I agree that this is indeed sad...
> * Increased errors by experienced programmers. Experienced
> programmers recover immediately, but still complain of what is seen
> as an unnecessary burden. The STL headers have been cited as
> specific examples of overly fine-grained headers.
...splitting existing headers does indeed cause some grief. That is
why headers should be atomic in the first place. Then there will be
no grief caused by change as is happening now with Boost.
I'd like to see references to articles/whatever that complain about
STL headers being overly fine-grained. Not that I would doubt such
would exist, because I can certainly imagine some people complaining
about the subject.
> * Difficulty teaching. Teachers apparently don't want to have to
> explain much of the details of headers until later in a
> programming course. Fine-grained headers get in the way of this.
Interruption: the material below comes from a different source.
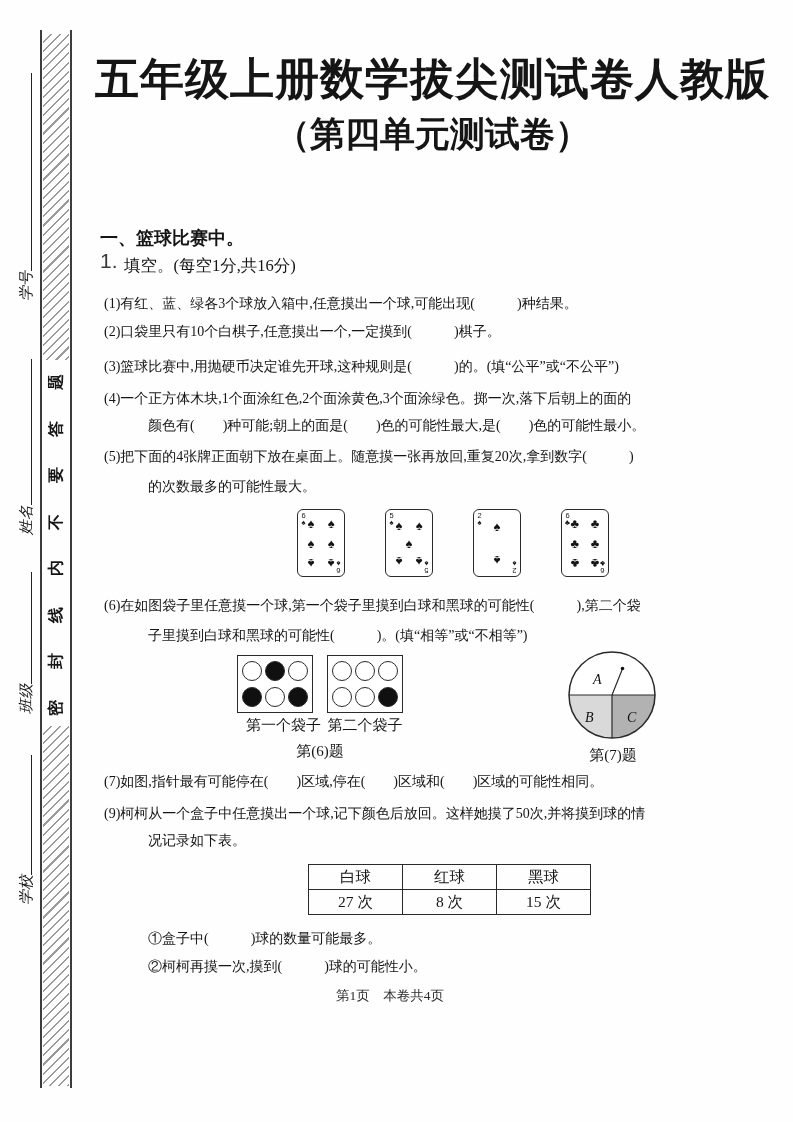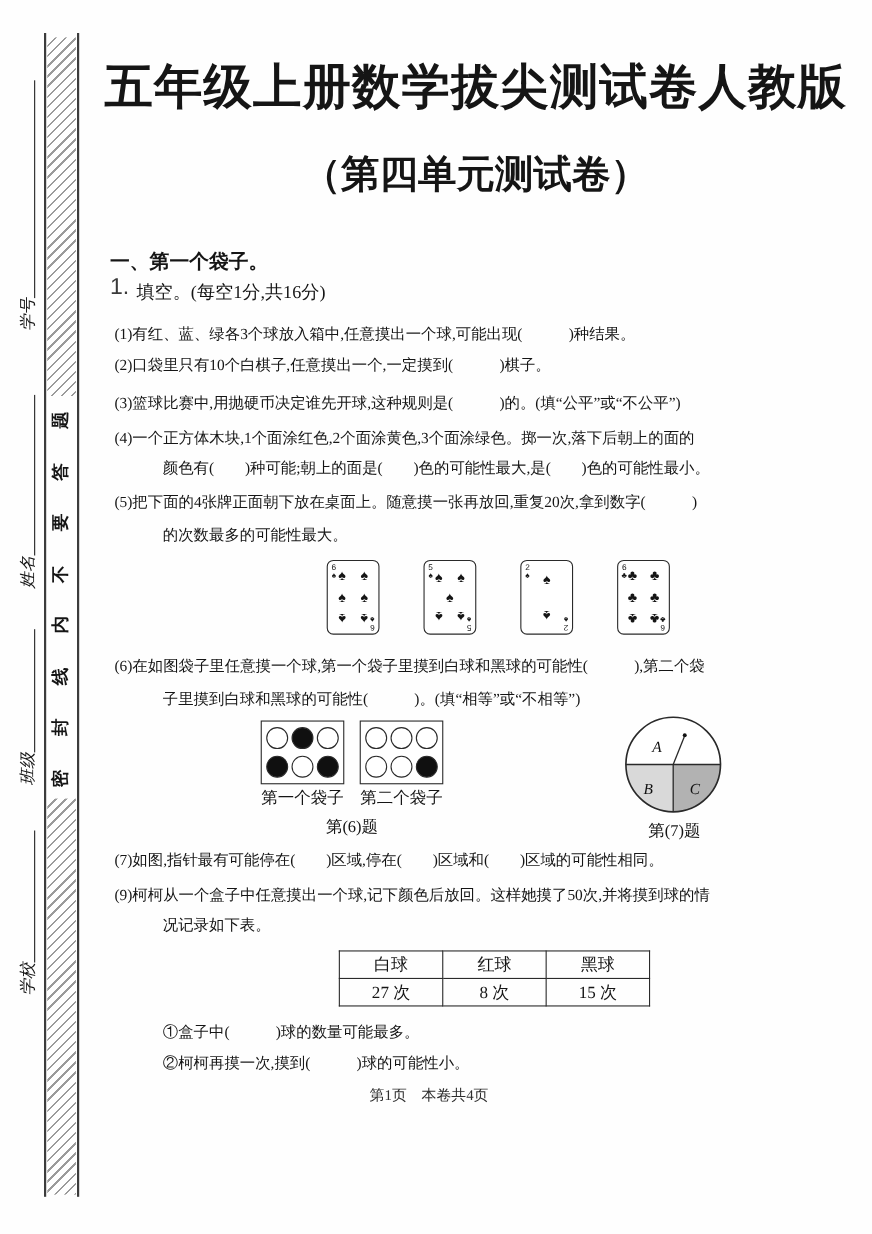"（第四单元测试卷）" .subtitle { margin-top: 24px -> none }
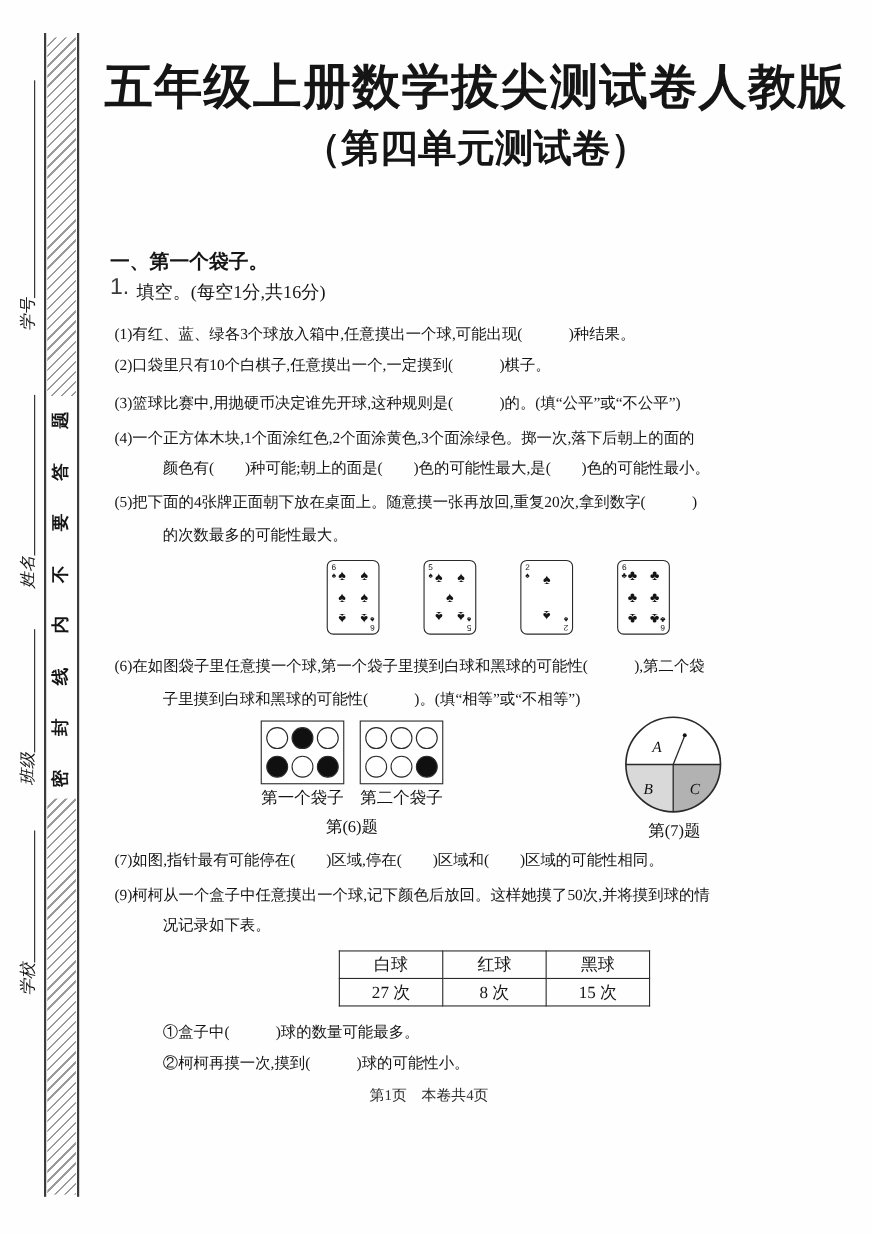"一、第一个袋子。" div.section-heading { text: 第一个袋子 -> 篮球比赛中 }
Perhaps. I must admit that I fail to see the difficulty of teaching
how to use #include. It shouldn't take many minutes.
> * Intimidation factor. Potential users of a library can be scared
> off by a large number of headers. A potential Boost user decided
> against use because "Boost is for experts only - look at the number
> of headers."
What can I say, sad.
> * Header dependency metric. Header dependency is sometimes
> measured, with a high numbers of dependencies seen as bad
> practice. Harder to avoid with fine-grained headers. Very similar
> to intimidation factor.
Dependencies should not be measured in numbers of headers. It is a
useless metric.
Ideally dependencies should be measured in how long it takes for the
compiler to process the dependencies. Since lexing (and parsing)
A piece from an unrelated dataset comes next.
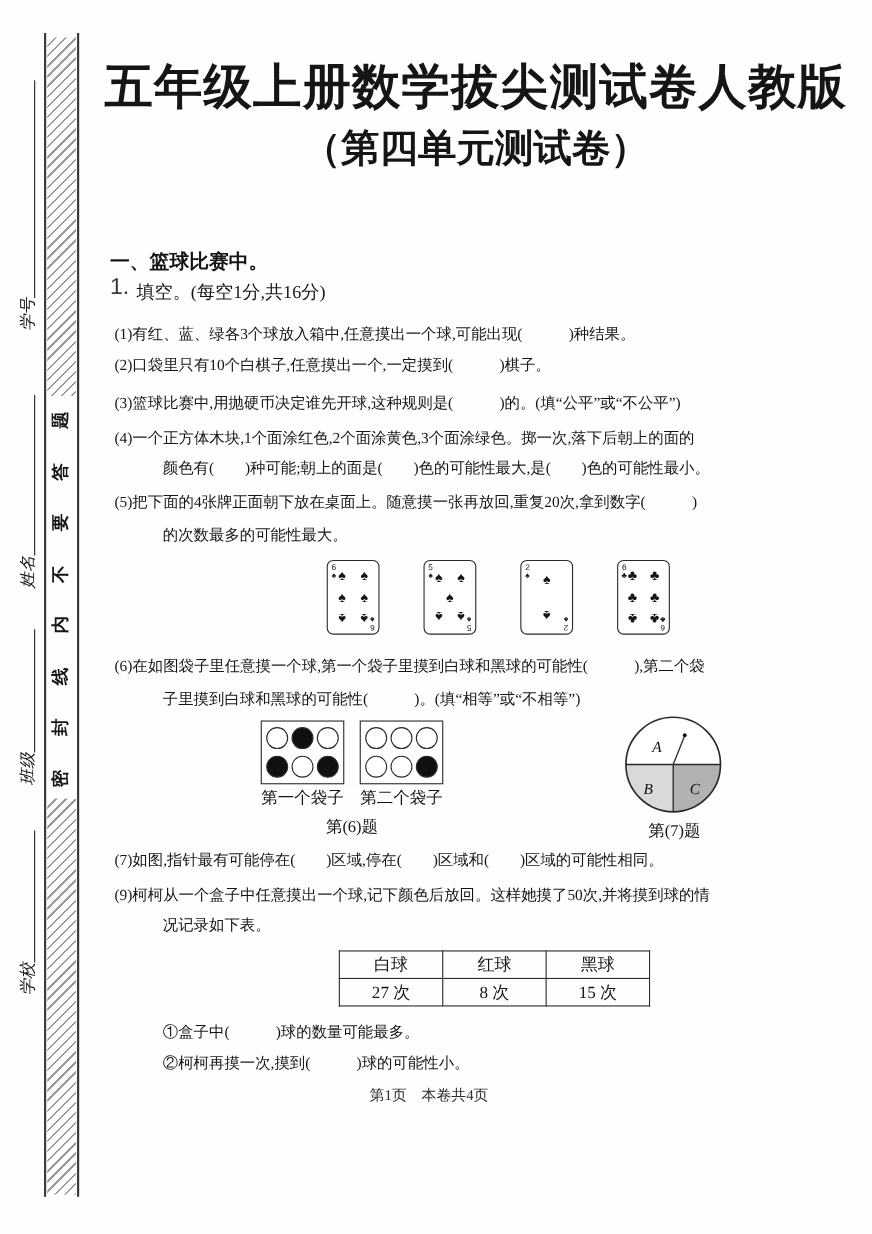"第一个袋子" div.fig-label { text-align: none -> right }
typically consumes most of the time taken by the processing of
headers, an easy to compute, rather portable and usable metric is the
bytes of code metric.
> * Increased compile time. Depending on the performance
> characteristics of the platform (particularly, slow to open
> files), large numbers of small headers can take longer to compile
> that larger granularity headers.
It is most unfortunate that we don't have the necessary data to make
any real conclusions here.
My bet, which, I believe, is supported by John Lakos, is that the
incremental development of large software systems can be made
considerably more effective by using fine grained headers than
coarsely grained headers. What I'm ultimately getting at is that
modification of a single header should cause the recompilation of a
minimal number of translation units. This simply can not be achieved
by using coarsely grained headers.
I'd love to provide more arguments in favour of fine grained headers
here, but unfortunately I have to go to sleep now.